If you are like me, then your Google Account is something that can tell a lot about you. It contains a lot of personal (and sometimes sensitive) information that you would rather not share with anybody.
Along with the usual Gmail, Calendar, Google Search and YouTube, I use Drive, Analytics, Webmaster Tools, AdWords, Play, Google+, Wallet, Helpouts, Hangouts, Keep and Android. If someone would get access to all of it, as much as I hate this, they would get access to a major part of my personal and work life.
Fortunately, for all of us Google addicts, there is a way to protect your Google account from being hacked or stolen. Follow the next few steps to make your account will be hacker-proof.
Table of Contents
Choose a secure password
A password is the first layer of security to your Google account. And you have to make sure that it is secure enough to not get hacked, but still simple enough for you to memorise it (or use a password manager).
Using the following things in your password will definitely make it more secure:
- Lower- and upper case letters
- Special characters like *, %, &, space etc.
A nice tool to create secure passwords is this generator. Just choose how many characters you want your password to be and press “generate”.
Enable 2-step verification
Once your front row is protected, it’s time to cover your back. If you want to add another layer of protection to your account you have to enable the so-called “2-step verification”. Enabling this feature will protect your account even if your password got stolen or hacked.
Once enabled, every time you log into your Google account on a new device (or even every time), you get a special code either via SMS, voice call or the Google Authenticator app for iOS, Android & BlackBerry.
To enable 2-step verification, simply follow Google’s instructions. It’s very simple to do and takes only a couple of minutes.
Check what apps have access to your Google account
Every time you use a third-party app that needs some sort of data from your Google account, you give it access to it. It’s possible that you lose track of all the apps you gave access to your Google account and you probably don’t remember which ones you gave access to your account.
Check out this page to see what apps have authorised access to your Google account and revoke it from the ones you don’t need or use anymore.
Never type in your password on other websites
You will probably think “duh, I’d never be stupid enough to do this”. But you are probably not aware of the fact that some smart-ass scammers create pages that look just like one of Google’s services and ask you to log in.
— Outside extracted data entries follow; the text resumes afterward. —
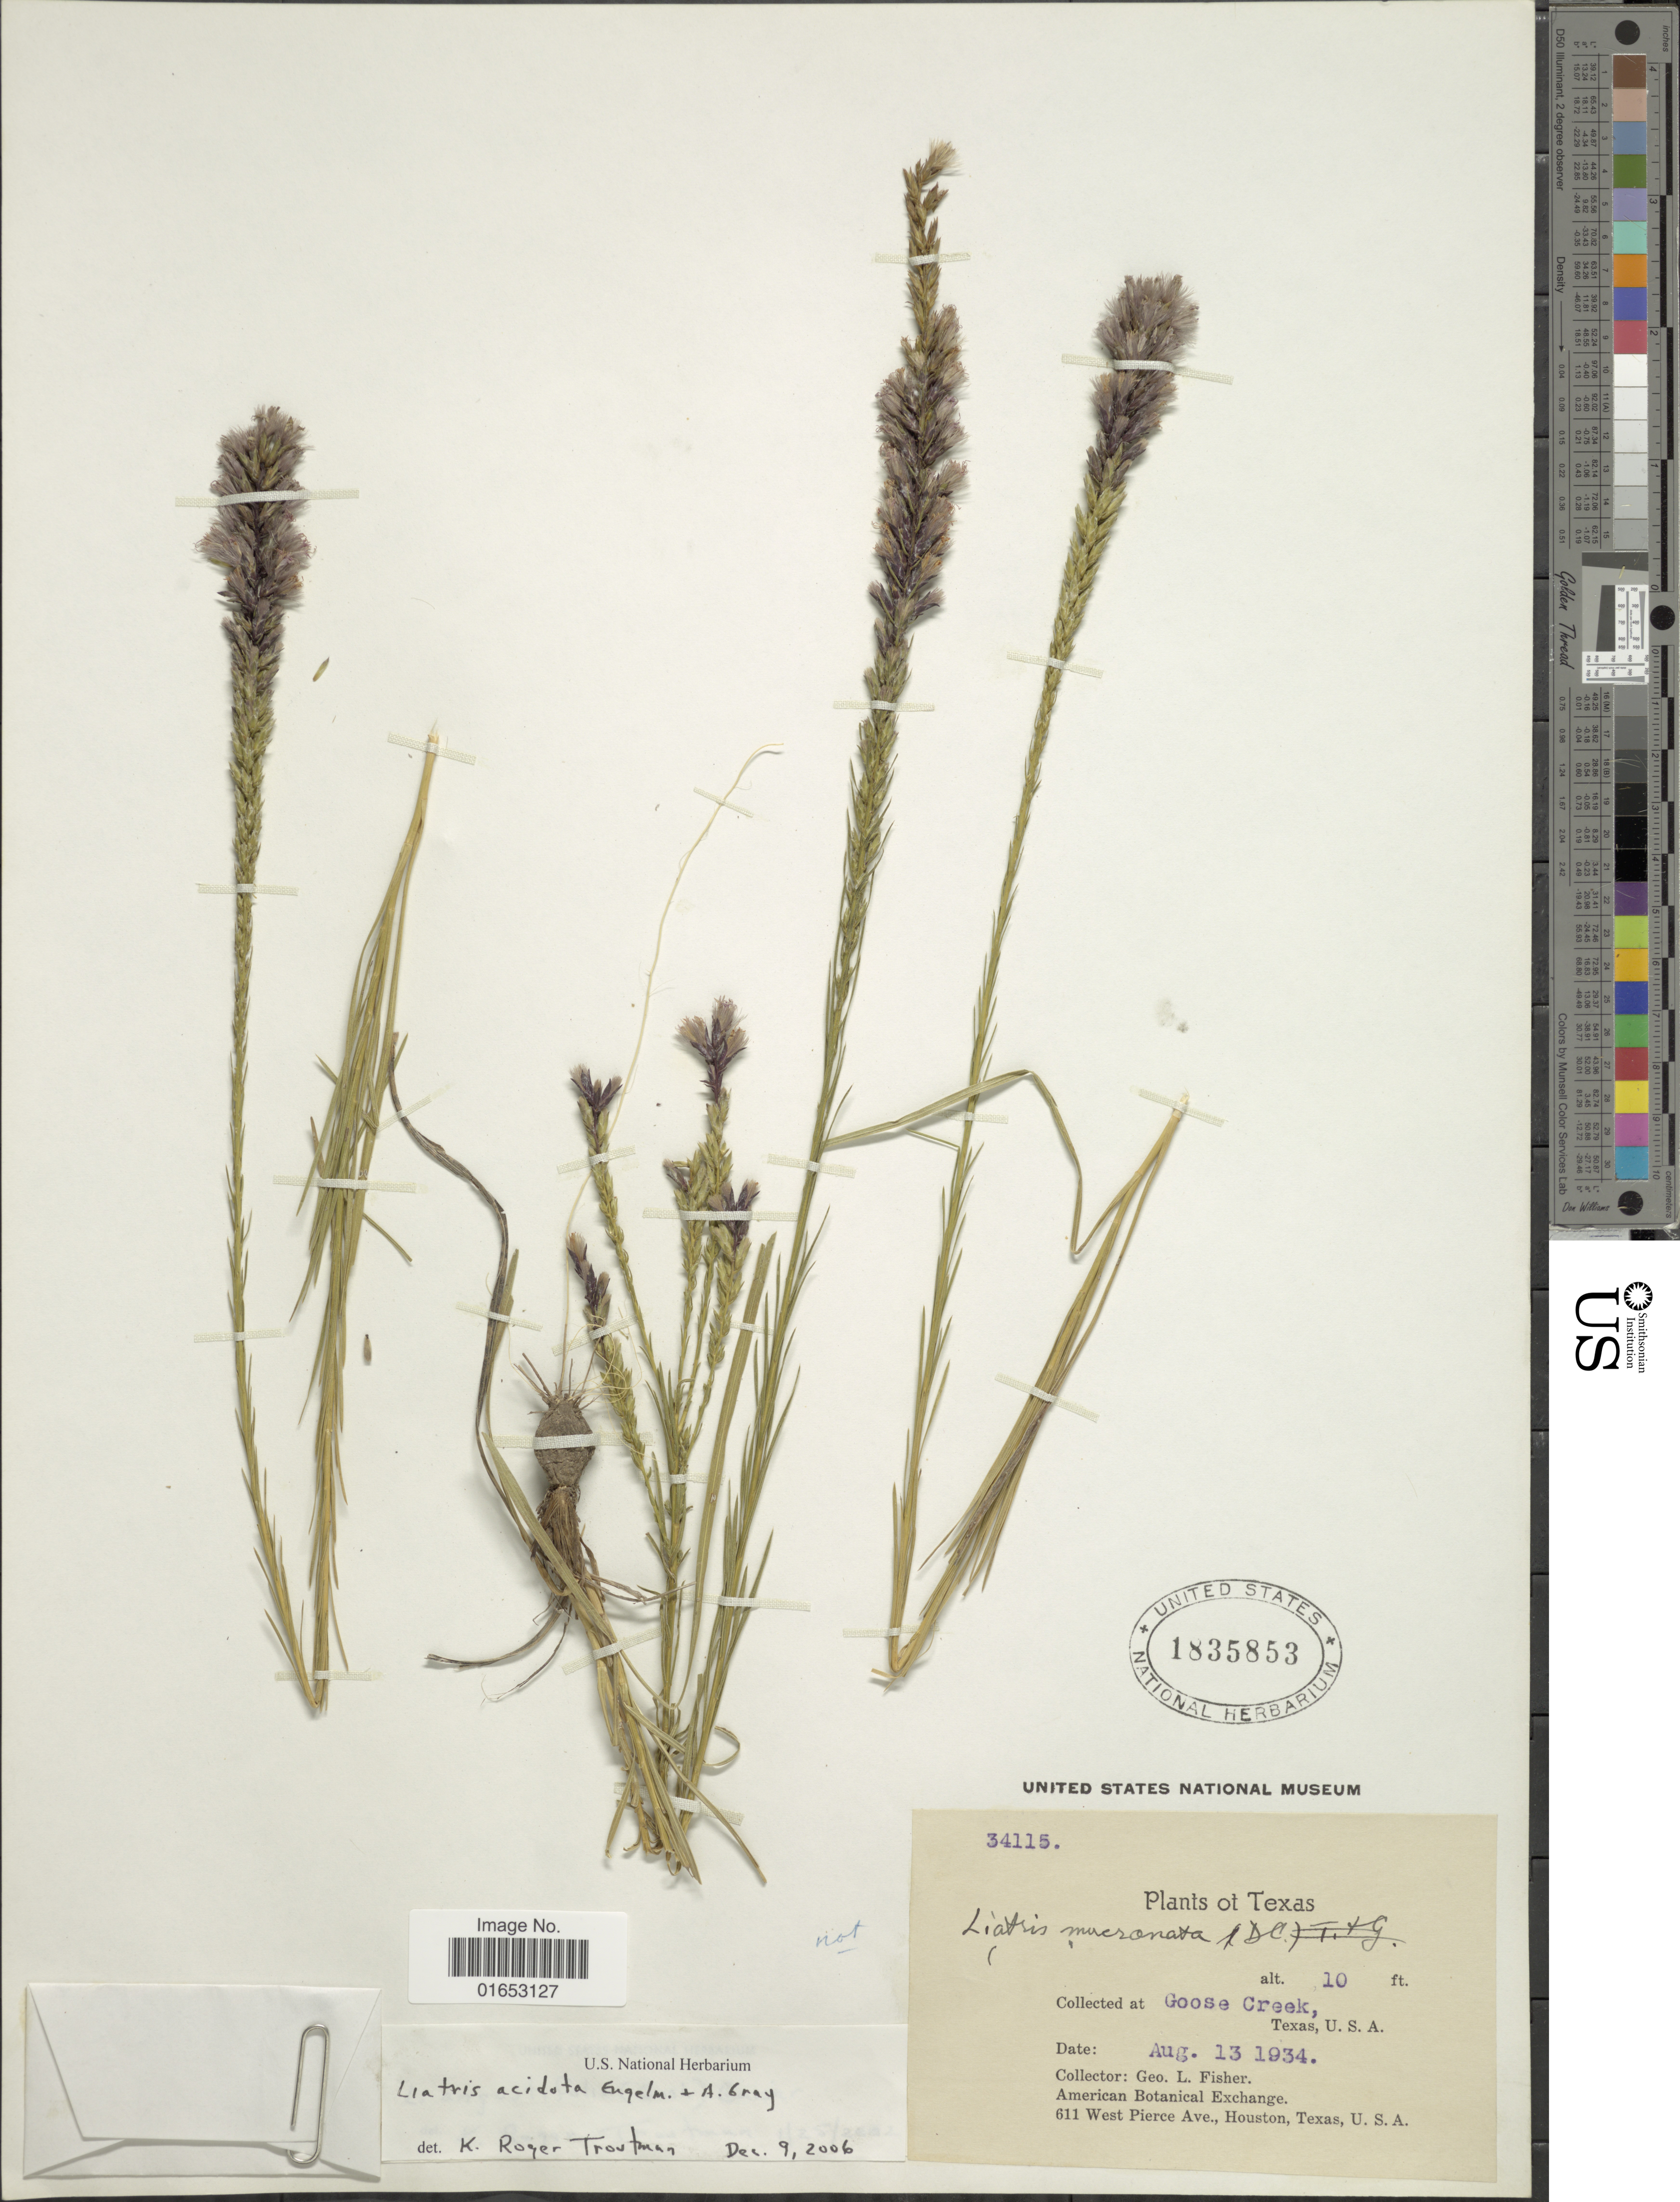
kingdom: Plantae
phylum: Tracheophyta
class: Magnoliopsida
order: Asterales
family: Asteraceae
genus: Liatris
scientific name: Liatris acidota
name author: Engelm. & A. Gray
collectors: G. L. Fisher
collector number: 34115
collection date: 1934-08-13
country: United States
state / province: Texas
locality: Goose Creek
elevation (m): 3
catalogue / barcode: US 1835853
And you really don’t want that to happen.
If any website asks you to log into your Google account, check the address bar and look for something like “https://*****.google.com/*”. This is a sign that it’s indeed Google that asks you to log in and not some kind of scammer.
Investing just a couple of minutes into securing your Google account could possibly save your ass. If you don’t do this and someone hacks and steals your account you will regret not enabling this 2-step verification process.